I'm trying to do a simple Q learning algorithm, but for whatever reason it doesn't converge. The agent should basically get from one point on the 5x5 grid to the goal one. When I run it it seems to have found the most optimal way however it doesn't converge and I can't figure out why. Any help would be appreciated. I feel like there is one little mistake somewhere so that's why I'm looking for a fresh set of eyes.
Code:
function Q=ReinforcementLearning
clc;
format short
format compact
% three input: R, alpha and gamma
% immediate reward matrix;
% row and column = states; -Inf = no door between room
R=[-inf,-inf, 0, 0, -inf;
-inf,-inf, 0, 0, -inf;
0, 0, -inf, -inf, 100;
0, 0, -inf, -inf, -inf;
-inf,-inf, 0, -inf, 100];
gamma=0.8; % learning parameter
alpha=0.5;
oldQ = 0;
Q=zeros(size(R)); % initialize Q as zero
q1=ones(size(R))*inf; % initialize previous Q as big number
count=0; % counter
for episode=0:50000
% random initial state
y=randperm(size(R,1));
state=y(1);
% select any action from this state
x=find(R(state,:)>=0); % find possible action of this state
if size(x,1)>0,
x1=RandomPermutation(x); % randomize the possible action
x1=x1(1); % select an action
end
MaxQ=max(Q,[],2);
%Q(state,x1) = R(state,x1) + (gamma * MaxQ(x1)); %old function that works perfectly (converges)

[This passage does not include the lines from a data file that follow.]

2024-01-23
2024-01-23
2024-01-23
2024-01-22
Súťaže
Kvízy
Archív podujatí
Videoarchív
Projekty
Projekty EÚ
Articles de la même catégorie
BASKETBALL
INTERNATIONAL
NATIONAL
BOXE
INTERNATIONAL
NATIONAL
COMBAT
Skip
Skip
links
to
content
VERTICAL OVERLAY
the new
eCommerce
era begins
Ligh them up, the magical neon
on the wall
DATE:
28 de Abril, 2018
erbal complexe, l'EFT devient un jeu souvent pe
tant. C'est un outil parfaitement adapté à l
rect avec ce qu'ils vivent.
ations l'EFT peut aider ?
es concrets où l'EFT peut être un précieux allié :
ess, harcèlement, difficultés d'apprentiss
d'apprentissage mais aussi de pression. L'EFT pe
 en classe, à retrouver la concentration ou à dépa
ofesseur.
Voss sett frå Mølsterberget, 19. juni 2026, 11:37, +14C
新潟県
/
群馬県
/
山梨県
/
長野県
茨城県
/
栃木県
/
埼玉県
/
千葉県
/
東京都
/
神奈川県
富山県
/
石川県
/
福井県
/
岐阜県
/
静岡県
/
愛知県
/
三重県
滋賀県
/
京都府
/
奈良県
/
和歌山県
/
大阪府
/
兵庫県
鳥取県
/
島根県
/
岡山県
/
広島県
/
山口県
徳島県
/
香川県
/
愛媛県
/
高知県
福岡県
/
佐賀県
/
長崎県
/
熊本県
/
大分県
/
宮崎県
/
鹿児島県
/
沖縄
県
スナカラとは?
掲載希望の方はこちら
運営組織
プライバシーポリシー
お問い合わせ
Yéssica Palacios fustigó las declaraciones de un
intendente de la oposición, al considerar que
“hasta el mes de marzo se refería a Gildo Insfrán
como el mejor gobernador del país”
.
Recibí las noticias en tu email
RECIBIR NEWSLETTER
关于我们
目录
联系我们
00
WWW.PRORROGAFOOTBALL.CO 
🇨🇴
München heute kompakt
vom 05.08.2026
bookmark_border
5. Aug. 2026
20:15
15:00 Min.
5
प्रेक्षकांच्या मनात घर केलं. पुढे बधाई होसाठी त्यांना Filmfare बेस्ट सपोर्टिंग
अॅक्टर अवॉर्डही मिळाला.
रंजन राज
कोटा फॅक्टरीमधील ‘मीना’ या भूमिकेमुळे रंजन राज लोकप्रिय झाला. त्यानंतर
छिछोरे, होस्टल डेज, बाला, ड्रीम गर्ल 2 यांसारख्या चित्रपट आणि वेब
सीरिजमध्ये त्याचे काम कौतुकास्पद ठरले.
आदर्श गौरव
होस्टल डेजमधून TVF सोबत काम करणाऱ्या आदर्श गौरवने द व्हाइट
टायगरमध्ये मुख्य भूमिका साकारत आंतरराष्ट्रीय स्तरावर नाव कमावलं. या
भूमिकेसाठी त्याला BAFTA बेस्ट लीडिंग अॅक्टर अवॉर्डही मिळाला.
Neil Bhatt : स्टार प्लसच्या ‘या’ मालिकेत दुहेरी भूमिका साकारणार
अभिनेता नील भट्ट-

Q(state,x1)= oldQ + alpha * (R(state,x1)+ (gamma * MaxQ(x1)) - oldQ); % new one that I need to implement
oldQ = Q(state,x1);
state=x1; %#ok<NASGU>
%Q = round(Q);
% break if convergence: small deviation on q for 1000 consecutive
if sum(sum(abs(q1-Q)))<5 & sum(sum(Q > 0))
if count>1000,
episode % report last episode
break % for
else
count=count+1; % set counter if deviation of q is small
end
else
q1=Q;
count=0; % reset counter when deviation of q from previous q is large
end
end
%normalize q
g=max(max(Q));
episode
if g>0,
Q=100*Q/g;
roundQ = round(Q);
roundQ
end
EDIT:
The problem is here:
Q(state,x1)= oldQ + alpha * (R(state,x1)+ (gamma * MaxQ(x1)) - oldQ);
you are updating each Q(state,x1) with an oldQ value, whereas this value should be updated by its own previous value Q(state,x1) before taking this action. Do you see it? it is better to have a matrix for Q and save the previous values that you can use them here. As I can see you are using the same oldQ for all the **Q**s.
Actually you can load the previous values from q1 and use them instead of oldQ.